Explainers Supplementary Material

Figure 1: American-ness

This is figure 1 from the paper. It illustrates an explainer for the property of "American-ness" defined by selecting the cities that (I thought) were in the USA. Unfortunately, this is a difficult example to learn to read these kinds of diagrams from. I recommend looking at figure 0 that explains how to read the diagram on an easier example, and then trying to read this one.

This example is based on a data set that scores 140 cities around the world on 40 "liveability" criteria. The data set came from a contest on Buzzdata.com. To demonstrate explainers, I have tried to show that other properties of cities can be connected to these liveability criteria.

For a first example, I annotated 18 cities that (I thought) were in the USA as being "American", and the rest as being not. I had the system build explainers that distinguished the two classes - that is, to create simple functions that rank the cities in the positive class higher than those in the negative class. The diagram below is one of the explainers generated by this process. (to get a sense of the range of choices, and why this one was chosen see Figure 1s, which has the "scagnostics" plot for this explainer, as well as some comparisons).

The SVG files work in any browser with good SVG support. However, the html pages with embedded SVG seem to appear wrong in browsers other than Chrome. For some reason, the text gets messed up (probably a CSS issue).

Cities in blue are those annotated as being in the US, while the green ones are the ones not.

The grid of boxes with city names in it on the left hand side of the diagram is a list of all the cities in rank order. Making a vertical list would have lead to a diagram that would be way too tall to read. This list is in reading order (so the top left, New York, is the highest ranked, then read left to right and top to bottom, so that Suzhou is the 2nd lowest scoring, and Kathmandu is the lowest).
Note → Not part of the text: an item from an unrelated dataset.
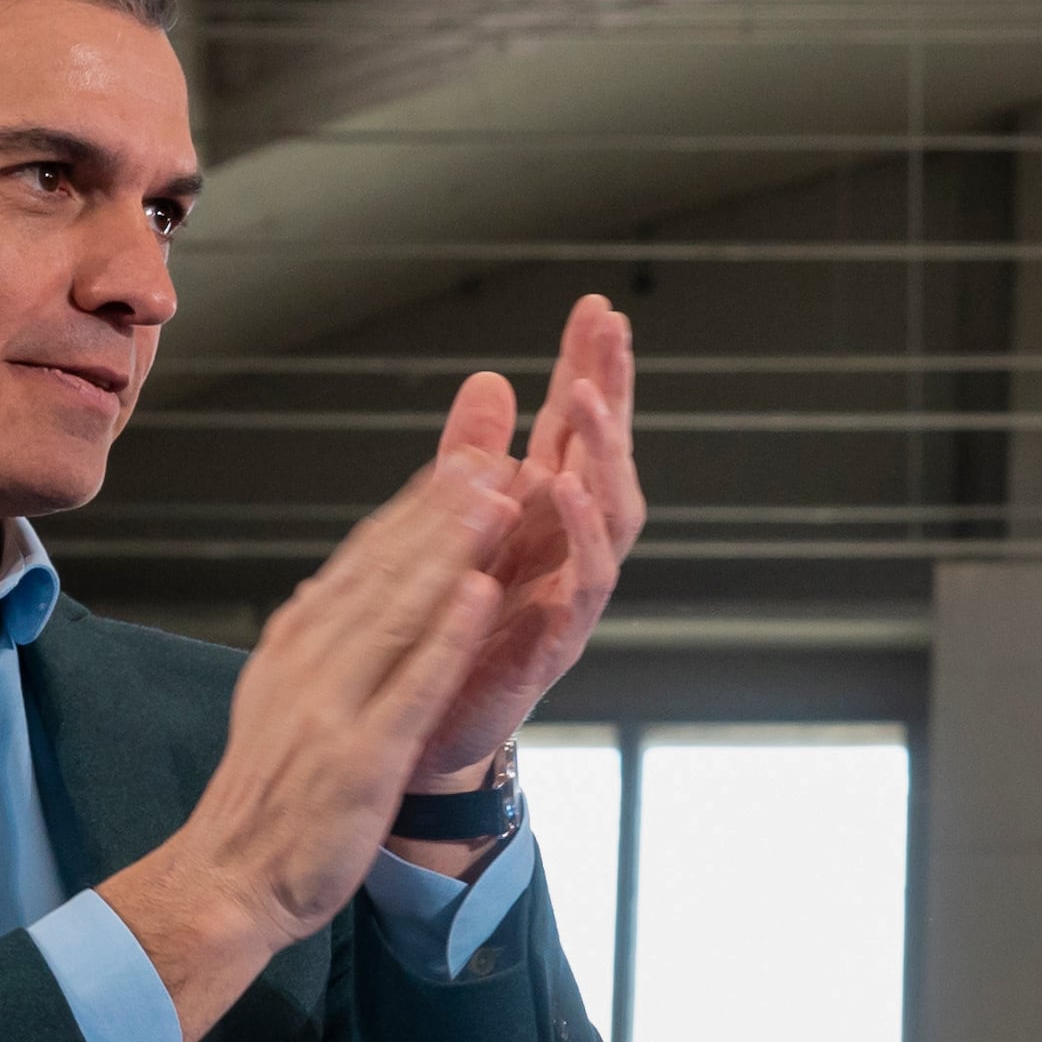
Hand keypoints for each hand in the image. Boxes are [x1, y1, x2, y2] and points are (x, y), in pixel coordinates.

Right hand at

The curves to the right of the boxes connect the 5 cities on each row to their position on the value axis. Note that because the data is highly quantized (all the features are on a 1-5 scale), there are lots of ties. Indeed, the top 13 cities are all tied for first place. (note how a lot of curves all connect to the same place)

The histogram (to the right of the curves) has odd gaps because of this quantization. It is actually 20 evenly spaced bins from min value to max value, but only a few of them are non-empty because of the quantization issues.
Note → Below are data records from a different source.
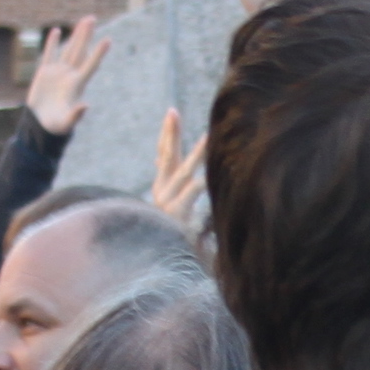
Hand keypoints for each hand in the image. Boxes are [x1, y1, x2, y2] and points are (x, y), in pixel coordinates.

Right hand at [24, 18, 114, 136]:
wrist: (41, 125)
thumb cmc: (56, 126)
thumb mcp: (66, 123)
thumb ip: (76, 115)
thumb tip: (86, 105)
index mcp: (77, 85)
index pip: (90, 65)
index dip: (98, 53)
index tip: (108, 40)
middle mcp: (70, 75)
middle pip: (80, 51)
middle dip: (86, 35)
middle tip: (92, 18)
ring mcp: (58, 72)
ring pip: (68, 49)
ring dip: (76, 35)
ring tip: (84, 20)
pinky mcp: (45, 73)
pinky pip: (50, 54)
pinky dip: (52, 43)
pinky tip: (57, 31)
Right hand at [150, 103, 206, 221]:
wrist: (166, 258)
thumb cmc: (173, 230)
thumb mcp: (172, 202)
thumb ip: (170, 181)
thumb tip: (159, 161)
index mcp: (162, 186)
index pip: (163, 154)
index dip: (168, 134)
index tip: (172, 112)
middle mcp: (161, 190)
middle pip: (167, 156)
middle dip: (171, 133)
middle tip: (173, 112)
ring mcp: (166, 201)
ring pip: (183, 171)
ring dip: (196, 153)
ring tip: (208, 137)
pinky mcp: (176, 213)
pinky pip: (191, 192)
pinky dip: (201, 181)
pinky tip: (211, 172)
To the right of the histogram are 3 modified boxplots. The leftmost (gray) gives the distribution of the entire data. The middle one (green) the distribution of the non-US-marked cities, and the right one (blue) the US-marked cities. From this box plot, you can see that this explainer does a pretty good job of separating the classes.

Notice that there are two really glaring errors: two cities marked as being in the US that score very low on the "American-ness" score. This is despite the fact that training tried to make them be American. However, because we have chosen a simple function, it is unable to correctly capture the answers - we have made a tradeoff between correctness and simplicity.

Having two negative outliers, makes them worthy of examination. One of the outliers is San Juan - which is in a US Territory (which by some definitions is not part of the country). The other outlier is San Jose, which might be a city in California, or it might be the capital of Guatamala (the data source does not specify). Both of these cities consistently score low on various explainers of American-ness (see Figure 2 in the paper).